__WHAT YOU WILL DO__:
Say how many lines of the material below contain the word "scroll", with no other words.
═══ LISTED RECORDS
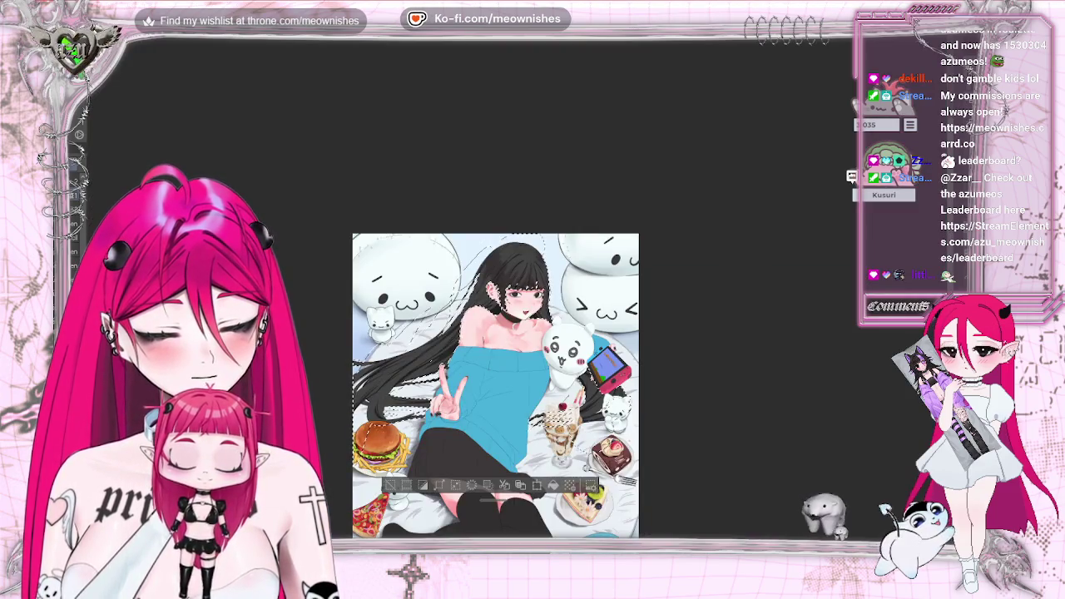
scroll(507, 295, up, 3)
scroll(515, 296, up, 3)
══════
═══ LISTED RECORDS
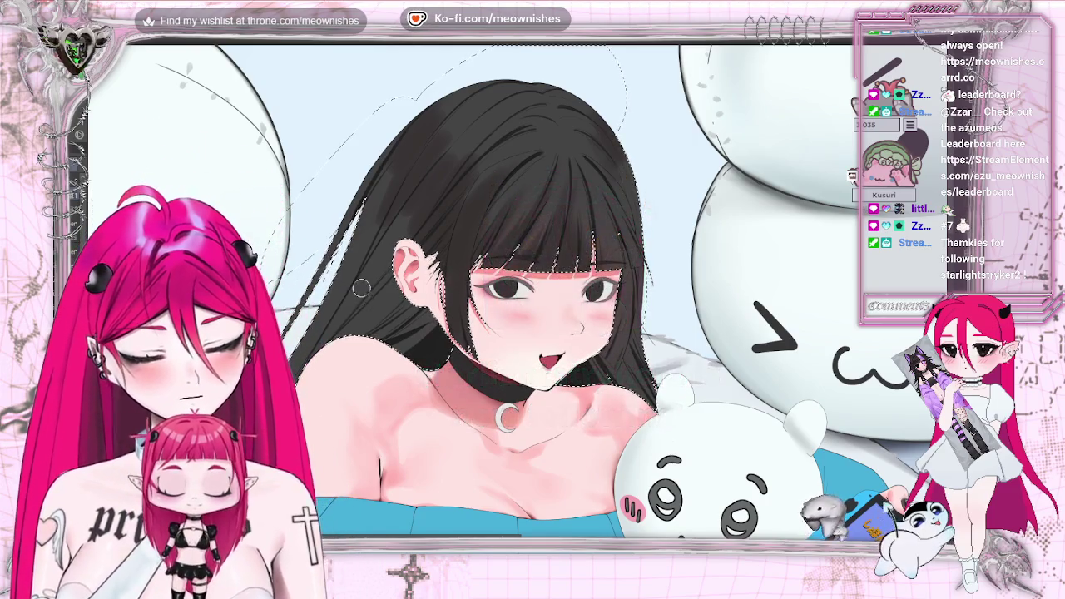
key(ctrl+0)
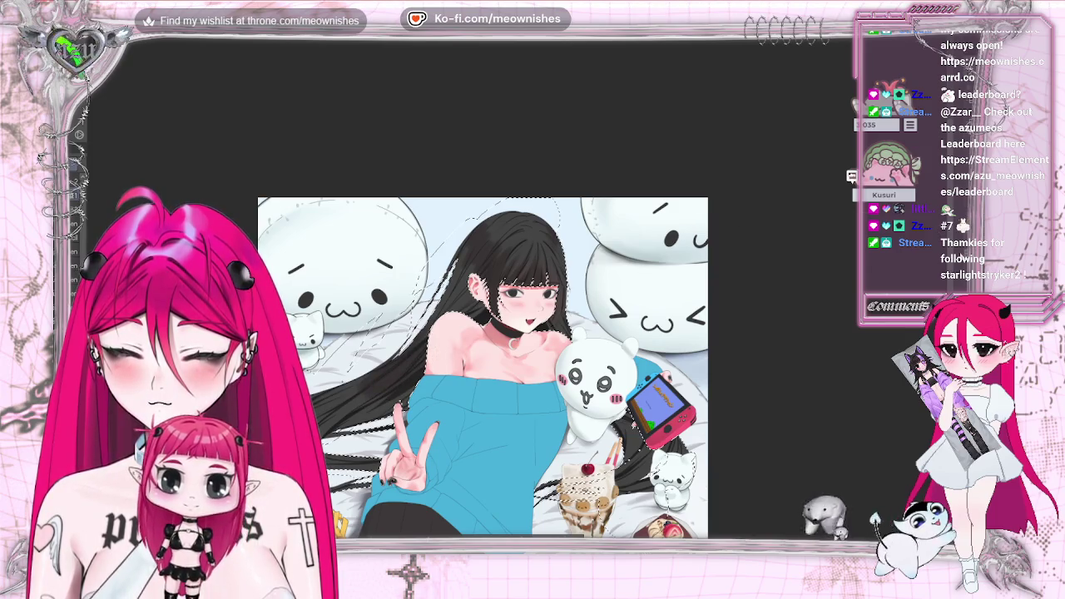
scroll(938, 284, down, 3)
══════
═══ LISTED RECORDS
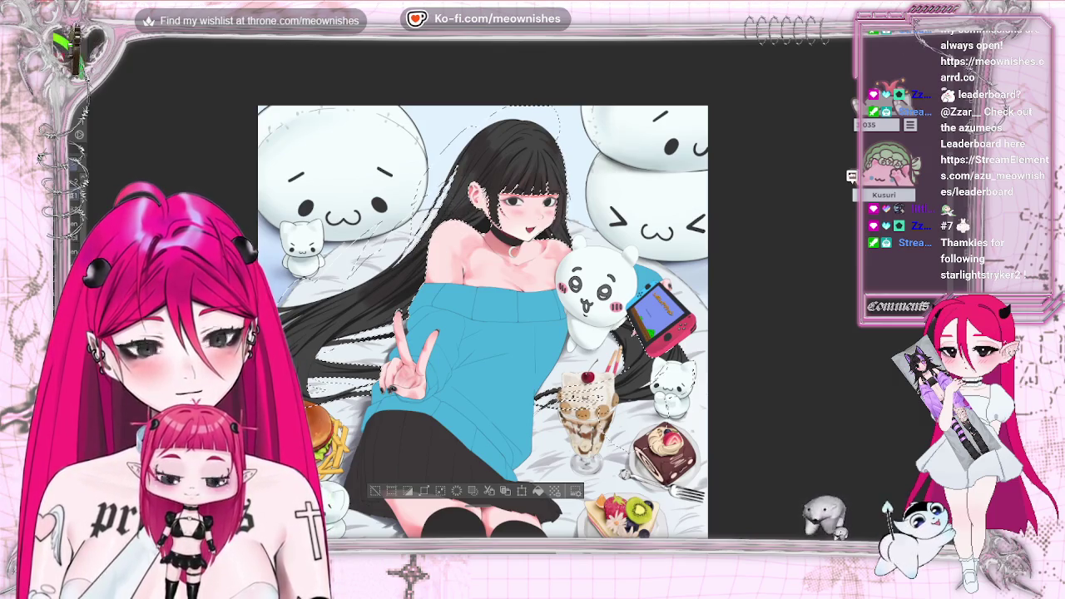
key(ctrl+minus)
══════
__SOLVED PROBLEM__:
3